News and Features | Wed, 06/03/2009 - 3:30 pm | Read 1220 | Commented 0 | Emailed 1

By Ossie Bladine

Only so much can be learned in a classroom.

Last year, the Columbia Springs Environmental Education Center and At Home At School (AHAS) were awarded a Washington State Parks and Recreation grant of $45,550, as part of the No Child Left Inside program. AHAS Outdoors was born with the mission to provide outdoor explorations to students who normally would not have the opportunities.

On April 25, 17 AHAS kids visited Hyla Woods, a Forest Stewardship Council-certified forest on top of Mt. Richmond, outside of Gaston, Ore. There they assisted in environmental investigation, enjoyed transcendental moments and learned about responsible, eco-friendly tree harvesting and milling.

“I was surprised how many activities there was,” said Mercedes Zeller. “My favorite part was seeing the guy chop the tree down.”

The students stood by as Peter Hayes, a fourth generation logger and president of Hyla Woods, cut down a 30-foot-plus tree. He sectioned off a log for a few kids to haul to the nearby portable mill, and then watched as Hayes milled a three-by-three board. From standing tree to finished board, the process took just 30 minutes.

The board was then loaded on the bus to take home. It will be used in construction of the SWIFT Outdoor Classroom, the county’s first green outdoor classroom to be built by AHAS youth and volunteers, along with Columbian Springs and Project Green Build, a local non-profit with a stake in spreading green building methods in SW Washington. The classroom will be built this summer using an ancient building technique called cordwood masonry and will serve 75,000 students annually at Columbia Springs.

At Hyla Woods, the students explored the terrain, finding “clues” to help figure out the forest’s past. The forest was owned by an Oklahoma family escaping from the Dust Bowl in the 1930s.

“The family used the land to make what they could then left,” Hayes told the kids. “What we are doing now is trying to grow the forest healthier and healthier, and to make enough for a living.”

Hayes tracks every aspect of the forest, from the birds to the “invisible forest below.” Most of the logging at Hyla Woods is selective cutting. Before the tree hits the ground, Hayes usually knows how the logs are going to be used. The wood is dried using a naturally-heated kiln. Nothing goes to waste — scraps are turned to firewood, shavings and dust go to schools, etc.

“It’s not plantation foresting,” Hayes said. “We need lots of forests.”

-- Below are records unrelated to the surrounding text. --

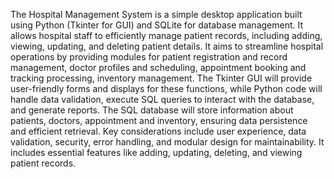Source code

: The Hospital Management System is a simple desktop application built using Python (Tkinter for GUI) and SQLite for database management. It allows hospital staff to efficiently manage patient records, including adding, viewing, updating, and deleting patient details.
It aims to streamline hospital operations by providing modules for patient registration and record management, doctor profiles and scheduling, appointment booking and tracking processing, inventory management. The Tkinter GUI will provide user-friendly forms and displays for these functions, while Python code will handle data validation, execute SQL queries to interact with the database, and generate reports.  The SQL database will store information about patients, doctors, appointment and inventory, ensuring data persistence and efficient retrieval.  Key considerations include user experience, data validation, security, error handling, and modular design for maintainability.
It includes essential features like adding, updating, deleting, and viewing patient records.
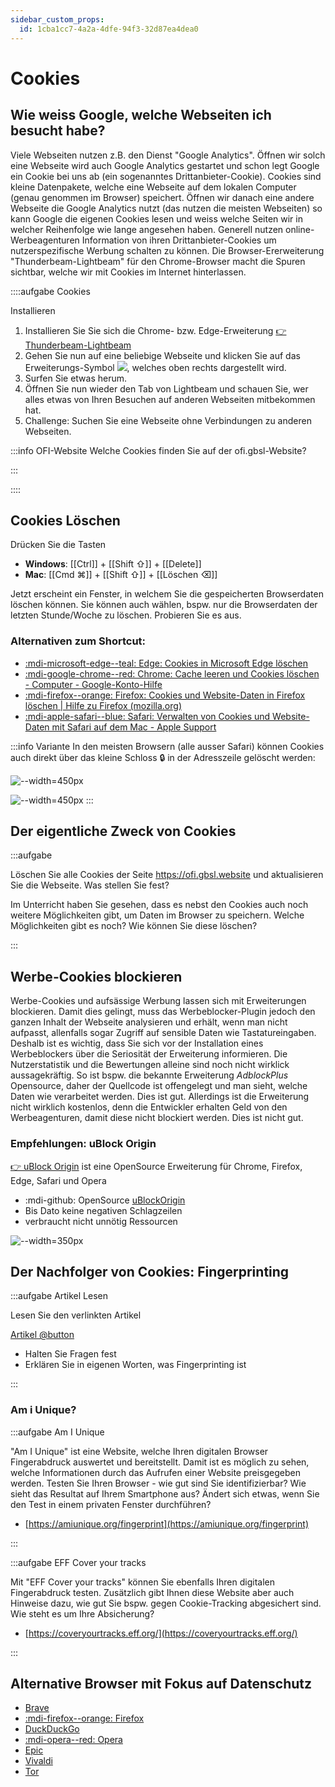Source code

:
 ```yaml
---
sidebar_custom_props:
  id: 1cba1cc7-4a2a-4dfe-94f3-32d87ea4dea0
---
```


# Cookies

## Wie weiss Google, welche Webseiten ich besucht habe?

Viele Webseiten nutzen z.B. den Dienst "Google Analytics". Öffnen wir solch eine Webseite wird auch Google Analytics gestartet und schon legt Google ein Cookie bei uns ab (ein sogenanntes Drittanbieter-Cookie). Cookies sind kleine Datenpakete, welche eine Webseite auf dem lokalen Computer (genau genommen im Browser) speichert. Öffnen wir danach eine andere Webseite die Google Analytics nutzt (das nutzen die meisten Webseiten) so kann Google die eigenen Cookies lesen und weiss welche Seiten wir in welcher Reihenfolge wie lange angesehen haben. Generell nutzen online-Werbeagenturen Information von ihren Drittanbieter-Cookies um nutzerspezifische Werbung schalten zu können. Die Browser-Ererweiterung "Thunderbeam-Lightbeam" für den Chrome-Browser macht die Spuren sichtbar, welche wir mit Cookies im Internet hinterlassen. 

::::aufgabe Cookies
<Answer type="state" webKey="166823e8-7dc9-4949-b6e4-563d1584e22f" />

Installieren 

1. Installieren Sie Sie sich die Chrome- bzw. Edge-Erweiterung [👉 Thunderbeam-Lightbeam](https://chrome.google.com/webstore/detail/thunderbeam-lightbeam-for/hjkajeglckopdkbggdiajobpilgccgnj)
2. Gehen Sie nun auf eine beliebige Webseite und klicken Sie auf das Erweiterungs-Symbol ![](https://lh3.googleusercontent.com/bIuKg7YKbGflQ7CH8dgXMs5KHWfN7r5MIuJRfZeVDzjqZEHdU4MhGt3dC2wr4BZcpk4jAavkVYtW854UkHzEInib=w128-h128-e365-rj-sc0x00ffffff), welches oben rechts dargestellt wird.
3. Surfen Sie etwas herum.
4. Öffnen Sie nun wieder den Tab von Lightbeam und schauen Sie, wer alles etwas von Ihren Besuchen auf anderen Webseiten mitbekommen hat.
5. Challenge: Suchen Sie eine Webseite ohne Verbindungen zu anderen Webseiten.

<Answer type="text" webKey="49ec2cb9-10ee-490e-ab24-39c74c1dc2ea" />


:::info OFI-Website
Welche Cookies finden Sie auf der ofi.gbsl-Website?

<Answer type="text" webKey="ce1e8abf-4726-4c9c-98e8-9a295d87fe76" />
:::

::::


## Cookies Löschen

Drücken Sie die Tasten
- __Windows__: [[Ctrl]] + [[Shift ⇧]] + [[Delete]]
- __Mac__: [[Cmd ⌘]] + [[Shift ⇧]] + [[Löschen ⌫]]

Jetzt erscheint ein Fenster, in welchem Sie die gespeicherten Browserdaten löschen können. Sie können auch wählen, bspw. nur die Browserdaten der letzten Stunde/Woche zu löschen. Probieren Sie es aus.

### Alternativen zum Shortcut:

- [:mdi-microsoft-edge--teal: Edge: Cookies in Microsoft Edge löschen](https://support.microsoft.com/de-de/microsoft-edge/cookies-in-microsoft-edge-l%C3%B6schen-63947406-40ac-c3b8-57b9-2a946a29ae09)
- [:mdi-google-chrome--red: Chrome: Cache leeren und Cookies löschen - Computer - Google-Konto-Hilfe](https://support.google.com/accounts/answer/32050?co=GENIE.Platform%3DDesktop&hl=de)
- [:mdi-firefox--orange: Firefox: Cookies und Website-Daten in Firefox löschen | Hilfe zu Firefox (mozilla.org)](https://support.mozilla.org/de/kb/cookies-und-website-daten-in-firefox-loschen)
- [:mdi-apple-safari--blue: Safari: Verwalten von Cookies und Website-Daten mit Safari auf dem Mac - Apple Support](https://support.apple.com/de-ch/guide/safari/sfri11471/mac)


:::info Variante
In den meisten Browsern (alle ausser Safari) können Cookies auch direkt über das kleine Schloss 🔒 in der Adresszeile gelöscht werden:

![--width=450px](images/delete_cookies_1.png)

![--width=450px](images/delete_cookies_2.png)
:::


## Der eigentliche Zweck von Cookies

:::aufgabe
<Answer type="state" webKey="f8a5145d-08b4-4a63-aa19-3635da2e3e00" />

Löschen Sie alle Cookies der Seite https://ofi.gbsl.website und aktualisieren Sie die Webseite. Was stellen Sie fest?

<Answer type="text" webKey="355d500a-dfed-43a9-8f32-6f11fc37bdf9" />

Im Unterricht haben Sie gesehen, dass es nebst den Cookies auch noch weitere Möglichkeiten gibt, um Daten im Browser zu speichern. Welche Möglichkeiten gibt es noch? Wie können Sie diese löschen?

<Answer type="text" webKey="b161f488-cce4-4f77-9a35-eb63e672428f" />

:::

## Werbe-Cookies blockieren

Werbe-Cookies und aufsässige Werbung lassen sich mit Erweiterungen blockieren. Damit dies gelingt, muss das Werbeblocker-Plugin jedoch den ganzen Inhalt der Webseite analysieren und erhält, wenn man nicht aufpasst, allenfalls sogar Zugriff auf sensible Daten wie Tastatureingaben. Deshalb ist es wichtig, dass Sie sich vor der Installation eines Werbeblockers über die Seriosität der Erweiterung informieren. Die Nutzerstatistik und die Bewertungen alleine sind noch nicht wirklick aussagekräftig. So ist bspw. die bekannte Erweiterung *AdblockPlus* Opensource, daher der Quellcode ist offengelegt und man sieht, welche Daten wie verarbeitet werden. Dies ist gut. Allerdings ist die Erweiterung nicht wirklich kostenlos, denn die Entwickler erhalten Geld von den Werbeagenturen, damit diese nicht blockiert werden. Dies ist nicht gut.

### Empfehlungen: uBlock Origin

[👉 uBlock Origin](https://ublockorigin.com/) ist eine OpenSource Erweiterung für Chrome, Firefox, Edge, Safari und Opera

- :mdi-github: OpenSource [uBlockOrigin](https://github.com/gorhill/uBlock)
- Bis Dato keine negativen Schlagzeilen
- verbraucht nicht unnötig Ressourcen

![--width=350px](./images/ublockorigin.png)




## Der Nachfolger von Cookies: Fingerprinting

:::aufgabe Artikel Lesen
<Answer type="state" webKey="37f10195-58b0-4bb7-a98c-fd562ed60ea5" />

Lesen Sie den verlinkten Artikel

[Artikel @button](https://traffective.com/2020/09/01/browser-fingerprinting/)

- Halten Sie Fragen fest
- Erklären Sie in eigenen Worten, was Fingerprinting ist


<Answer type="text" webKey="dfd05310-10e3-4b5d-bdeb-cd5b72978417" />

:::

### Am i Unique?

:::aufgabe Am I Unique
<Answer type="state" webKey="7b0b0752-5952-47e0-b878-d48b3f1530bf" />

"Am I Unique" ist eine Website, welche Ihren digitalen Browser Fingerabdruck auswertet und bereitstellt. Damit ist es möglich zu sehen, welche Informationen durch das Aufrufen einer Website preisgegeben werden. Testen Sie Ihren Browser - wie gut sind Sie identifizierbar? Wie sieht das Resultat auf Ihrem Smartphone aus? Ändert sich etwas, wenn Sie den Test in einem privaten Fenster durchführen?

- [https://amiunique.org/fingerprint](https://amiunique.org/fingerprint)

<Answer type="text" webKey="c627366f-ebdd-4df0-a50a-468fbba30a5f" />
:::

:::aufgabe EFF Cover your tracks
<Answer type="state" webKey="4360d1d3-559f-4d42-a007-5a337665cba4" />

Mit "EFF Cover your tracks" können Sie ebenfalls Ihren digitalen Fingerabdruck testen. Zusätzlich gibt Ihnen diese Website aber auch Hinweise dazu, wie gut Sie bspw. gegen Cookie-Tracking abgesichert sind. Wie steht es um Ihre Absicherung?

- [https://coveryourtracks.eff.org/](https://coveryourtracks.eff.org/)

<Answer type="text" webKey="7aaef1f4-ebc2-4809-bcf2-cbe6540be1d1" />

:::

## Alternative Browser mit Fokus auf Datenschutz

- [Brave](https://brave.com/)
- [:mdi-firefox--orange: Firefox](https://www.mozilla.org/de/firefox/new/)
- [DuckDuckGo](https://duckduckgo.com/)
- [:mdi-opera--red: Opera](https://www.opera.com/de)
- [Epic](https://www.epicbrowser.com/)
- [Vivaldi](https://vivaldi.com/de/)
- [Tor](https://www.torproject.org/de/)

“This guy, he manages on an ecosystem basis … a holistic approach … where at a plantation farm, they focus on just the wood,” said Ted Stubblefield, chair of the property committee for the Columbia Springs Board of Directors, who was along for the trip.

“The best part for me was wandering through the woods,” said Cody Hacker, another student on the trip. “You get to see different, cool stuff.”

AHAS, directed by Washington State University Vancouver Education Professor Susan Finley, serves K-12 students from low-income families, transitional homes and who are homeless. The crux of AHAS is the summer program, which enrolled 314 kids last year. AHAS doubles as field teaching courses and lab school for WSUV students.

On the field trip to Hyla Woods, the last one funded by the No Child Left Indoors grant, it was evident the kids’ knowledge of the outdoors was ahead of what would be expected. They used natural buzzwords many adults wouldn’t know and understood the bigger picture ecosystem-focus. Zeller and Ally Raulenson both said they enjoyed the final activity, a 10-minute quiet reflection period.

“It was really peaceful, looking up and listening to the wind go through the trees,” Zeller said.

“It was nice to get away from home for a day, to get out and do something different,” Raulenson said.